→ **Your goal**: Since the records include pictures, leave those out while you reproduce exactly and only the lines from the one containing "slice; position 56" through the one containing "Breast MRI (dynamic contrast-enhanced, multi-phase), one", inclusive.

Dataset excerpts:
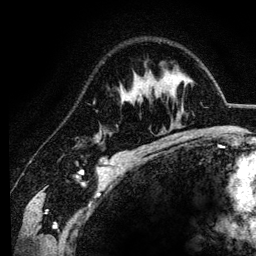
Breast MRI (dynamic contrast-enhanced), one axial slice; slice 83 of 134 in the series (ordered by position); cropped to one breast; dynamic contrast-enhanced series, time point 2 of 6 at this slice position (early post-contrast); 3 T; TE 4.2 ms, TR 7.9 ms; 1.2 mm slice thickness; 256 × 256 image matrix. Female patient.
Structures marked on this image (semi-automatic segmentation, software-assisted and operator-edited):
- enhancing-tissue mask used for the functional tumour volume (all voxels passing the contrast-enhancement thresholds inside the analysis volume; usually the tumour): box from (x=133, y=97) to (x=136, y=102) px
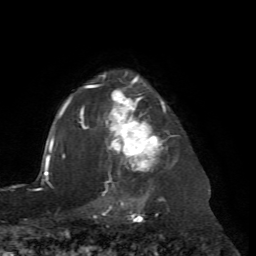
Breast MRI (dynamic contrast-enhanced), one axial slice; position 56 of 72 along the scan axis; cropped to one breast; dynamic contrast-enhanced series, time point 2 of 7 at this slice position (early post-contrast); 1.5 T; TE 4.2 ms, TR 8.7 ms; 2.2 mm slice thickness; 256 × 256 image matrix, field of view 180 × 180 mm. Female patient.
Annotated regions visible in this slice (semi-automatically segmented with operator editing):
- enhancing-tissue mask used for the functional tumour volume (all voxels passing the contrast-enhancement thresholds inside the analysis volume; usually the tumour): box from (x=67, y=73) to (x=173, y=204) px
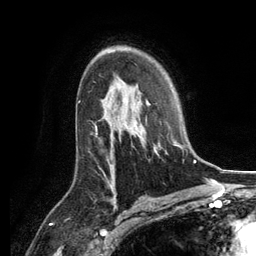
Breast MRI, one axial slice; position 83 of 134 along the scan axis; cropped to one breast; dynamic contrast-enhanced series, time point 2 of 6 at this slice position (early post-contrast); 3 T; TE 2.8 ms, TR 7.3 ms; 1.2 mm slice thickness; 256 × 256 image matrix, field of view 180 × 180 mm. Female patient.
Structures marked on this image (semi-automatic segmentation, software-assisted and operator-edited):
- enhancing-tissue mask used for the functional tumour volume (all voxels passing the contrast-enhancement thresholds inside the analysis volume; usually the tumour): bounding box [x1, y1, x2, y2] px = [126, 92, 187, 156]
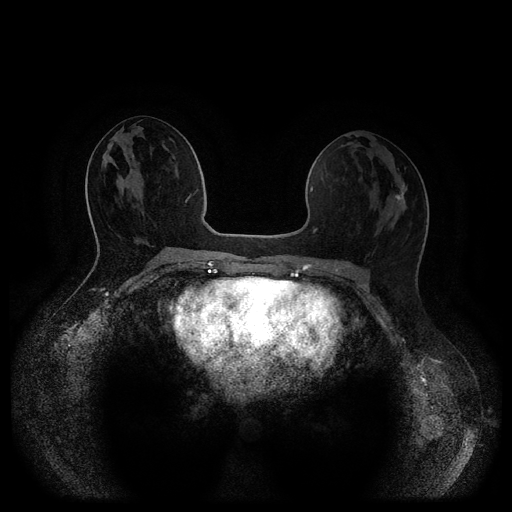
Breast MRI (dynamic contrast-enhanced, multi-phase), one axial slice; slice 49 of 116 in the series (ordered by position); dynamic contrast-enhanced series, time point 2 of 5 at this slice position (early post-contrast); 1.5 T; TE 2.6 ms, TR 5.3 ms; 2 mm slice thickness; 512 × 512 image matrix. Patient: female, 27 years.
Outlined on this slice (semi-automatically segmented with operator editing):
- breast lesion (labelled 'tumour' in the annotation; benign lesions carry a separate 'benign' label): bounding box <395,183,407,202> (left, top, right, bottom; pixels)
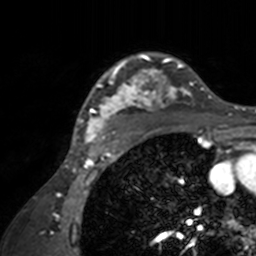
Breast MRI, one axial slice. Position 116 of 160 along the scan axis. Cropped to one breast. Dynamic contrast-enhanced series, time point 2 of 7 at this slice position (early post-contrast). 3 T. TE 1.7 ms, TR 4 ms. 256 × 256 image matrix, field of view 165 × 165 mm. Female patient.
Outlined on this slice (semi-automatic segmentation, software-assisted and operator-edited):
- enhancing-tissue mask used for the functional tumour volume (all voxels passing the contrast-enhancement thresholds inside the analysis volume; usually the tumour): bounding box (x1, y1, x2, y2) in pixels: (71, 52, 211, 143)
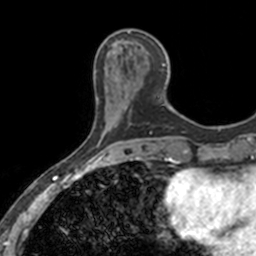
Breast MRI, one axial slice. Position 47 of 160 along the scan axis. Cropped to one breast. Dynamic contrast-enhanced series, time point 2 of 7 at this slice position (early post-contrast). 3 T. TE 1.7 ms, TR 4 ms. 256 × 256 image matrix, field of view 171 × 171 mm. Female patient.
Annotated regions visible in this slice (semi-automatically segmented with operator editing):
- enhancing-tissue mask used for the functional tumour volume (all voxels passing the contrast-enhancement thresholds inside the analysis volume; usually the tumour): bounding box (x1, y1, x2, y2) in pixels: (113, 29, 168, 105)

→ **Solution to this problem**:
Breast MRI (dynamic contrast-enhanced), one axial slice; position 56 of 72 along the scan axis; cropped to one breast; dynamic contrast-enhanced series, time point 2 of 7 at this slice position (early post-contrast); 1.5 T; TE 4.2 ms, TR 8.7 ms; 2.2 mm slice thickness; 256 × 256 image matrix, field of view 180 × 180 mm. Female patient.
Annotated regions visible in this slice (semi-automatically segmented with operator editing):
- enhancing-tissue mask used for the functional tumour volume (all voxels passing the contrast-enhancement thresholds inside the analysis volume; usually the tumour): box from (x=67, y=73) to (x=173, y=204) px
Breast MRI, one axial slice; position 83 of 134 along the scan axis; cropped to one breast; dynamic contrast-enhanced series, time point 2 of 6 at this slice position (early post-contrast); 3 T; TE 2.8 ms, TR 7.3 ms; 1.2 mm slice thickness; 256 × 256 image matrix, field of view 180 × 180 mm. Female patient.
Structures marked on this image (semi-automatic segmentation, software-assisted and operator-edited):
- enhancing-tissue mask used for the functional tumour volume (all voxels passing the contrast-enhancement thresholds inside the analysis volume; usually the tumour): bounding box [x1, y1, x2, y2] px = [126, 92, 187, 156]
Breast MRI (dynamic contrast-enhanced, multi-phase), one axial slice; slice 49 of 116 in the series (ordered by position); dynamic contrast-enhanced series, time point 2 of 5 at this slice position (early post-contrast); 1.5 T; TE 2.6 ms, TR 5.3 ms; 2 mm slice thickness; 512 × 512 image matrix. Patient: female, 27 years.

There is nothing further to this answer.